» **PAGE**
[BEGIN]

A similar issue occurs with Boolean indexing.

x       = rand(5_000_000)

indices = x .> 0.5
y       = @view x[indices]

function foo(y)
    output = 0.0

    for a in y
        output += a
    end

    return output
end
Output in REPL
julia>
@btime foo($y)
  2.196 ms (0 allocations: 0 bytes)
x       = rand(5_000_000)

indices = x .> 0.5
y       = @view x[indices]

function foo(y)
    output = 0.0

    @simd for a in y
        output += a
    end

    return output
end
Output in REPL
julia>
@btime foo($y)
  1.895 ms (0 allocations: 0 bytes)
x       = rand(5_000_000)

indices = x .> 0.5
y       = x[indices]

function foo(y)    
    output = 0.0

    for a in y
        output += a
    end

    return output
end
Output in REPL
julia>
@btime foo($y)
  1.017 ms (0 allocations: 0 bytes)
x       = rand(5_000_000)

[END]

» **STORED DATA**
[BEGIN]

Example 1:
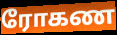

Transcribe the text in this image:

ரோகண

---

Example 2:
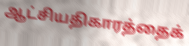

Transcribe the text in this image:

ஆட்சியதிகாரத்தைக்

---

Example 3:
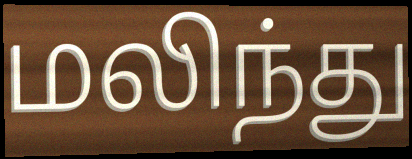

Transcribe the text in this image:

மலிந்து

[END]
[BEGIN]

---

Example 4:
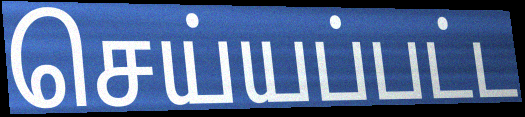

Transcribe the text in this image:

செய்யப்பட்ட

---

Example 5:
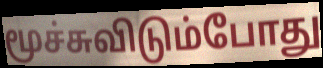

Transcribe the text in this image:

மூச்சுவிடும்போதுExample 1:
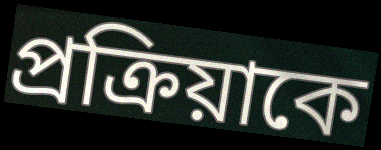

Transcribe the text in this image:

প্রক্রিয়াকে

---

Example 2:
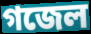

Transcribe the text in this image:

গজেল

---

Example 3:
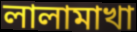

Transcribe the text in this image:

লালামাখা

[END]

» **WHAT YOU WILL DO**
1 - Does each statement agree with the Boolean indexing text? Answer yes or no for each, and quote the deciding words.
(a) The first version, which uses a view without @simd, ran in under 2 ms.
(b) The version that takes y as x[indices] without a view allocated memory during the benchmark.
(c) The vector x is filled with 5,000,000 random numbers.
2 - Continue the Boolean indexing text from its last line.
The rows come from a separate source and are unrelated to the Boolean indexing text.

» **THE REPLIES**
1 -
(a) No: "2.196 ms (0 allocations: 0 bytes)"
(b) No: "1.017 ms (0 allocations: 0 bytes)"
(c) Yes: "rand(5_000_000)"

2 -
indices = x .> 0.5
y       = x[indices]

function foo(y)    
    output = 0.0

    @simd for a in y
        output += a
    end

    return output
end
Output in REPL
julia>
@btime foo($y)
  279.995 μs (0 allocations: 0 bytes)

Copies vs Views: Total Effects

The previous examples defined slices outside the benchmarked functions, thus avoiding the memory allocations of copies. The goal was to emphasize the benefits of contiguous access and unit strides in isolation. However, the choice between copies and views requires incorporating the overhead of additional memory allocations. Overall, we must weigh these costs against the performance benefits of sequential memory accesses.

In general, benchmarking is the only way to decide whether copies or views deliver better performance. For instance, below we present a case where views are preferred, since operation executed is straightforward enough to benefit from SIMD.

x       = rand(5_000_000)
indices = sortperm(x)

function foo(x, indices)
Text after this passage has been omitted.